Евдокия покачала головой.
Нервы.
И только…
— Ева, он дело говорит… отправляйся, — Лихо держал крепко, и гладил по плечу, и от этого становилось только хуже.
— Нет! Я… — от одной мысли, что надобно куда‑то отправляться, становилось дурно. И дурнота подкатывала к горлу, еще немного и Евдокию стошнит.
Она представила, как ее выворачивает…
На бархат обивки.
На кожаные сиденья… на белый некогда костюм Себастьяна и туфли его, заляпанные бурой грязью…
— Нет! — она вскочила, но упала бы, если бы не Лихо. — Не сегодня! Завтра… я обещаю, что завтра… куда хотите… а сегодня мне отдохнуть надо.
Евдокия уцепилась за эту спасительную мысль.
Ей надо отдохнуть.
И все пройдет.
Конечно, пройдет… она ведь женщина, в конце‑то концов… с ней случаются недомогания… и волнения… и все то, что происходит обычно с женщинами.

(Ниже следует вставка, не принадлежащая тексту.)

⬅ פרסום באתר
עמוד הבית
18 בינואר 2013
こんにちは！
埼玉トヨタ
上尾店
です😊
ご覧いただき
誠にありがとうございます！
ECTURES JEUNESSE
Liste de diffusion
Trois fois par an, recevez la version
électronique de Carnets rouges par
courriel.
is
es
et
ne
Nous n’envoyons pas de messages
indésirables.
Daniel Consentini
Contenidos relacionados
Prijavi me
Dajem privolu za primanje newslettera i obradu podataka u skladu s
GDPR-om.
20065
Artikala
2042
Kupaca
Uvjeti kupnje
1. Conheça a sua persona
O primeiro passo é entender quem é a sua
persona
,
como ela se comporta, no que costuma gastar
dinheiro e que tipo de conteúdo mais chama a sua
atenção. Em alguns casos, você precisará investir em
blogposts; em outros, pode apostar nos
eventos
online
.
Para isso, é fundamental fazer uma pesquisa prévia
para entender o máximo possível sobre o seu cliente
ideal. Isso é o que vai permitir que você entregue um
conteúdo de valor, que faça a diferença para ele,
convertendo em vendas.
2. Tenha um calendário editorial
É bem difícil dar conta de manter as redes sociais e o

Евдокия выбралась из кареты, вцепилась в мужа, силясь справится и с дурнотой, которая и не думала отступать, и с головной болью. И с раздражением.
— Лихо, ты же понимаешь, что это ненормально, — Себастьян не остался в экипаже.
Видеть его было неприятно.
И Евдокия отвернулась.
— Уйди, — попросил Лихо. — Пожалуйста… я все понимаю, но не сейчас. Ладно?
Не сейчас.
Правильно.
Потом. Завтра или позже… послезавтра… в конце концов, что страшного случилось? Ничего… Евдокии отдохнуть надобно, поспать… сон от всего спасает.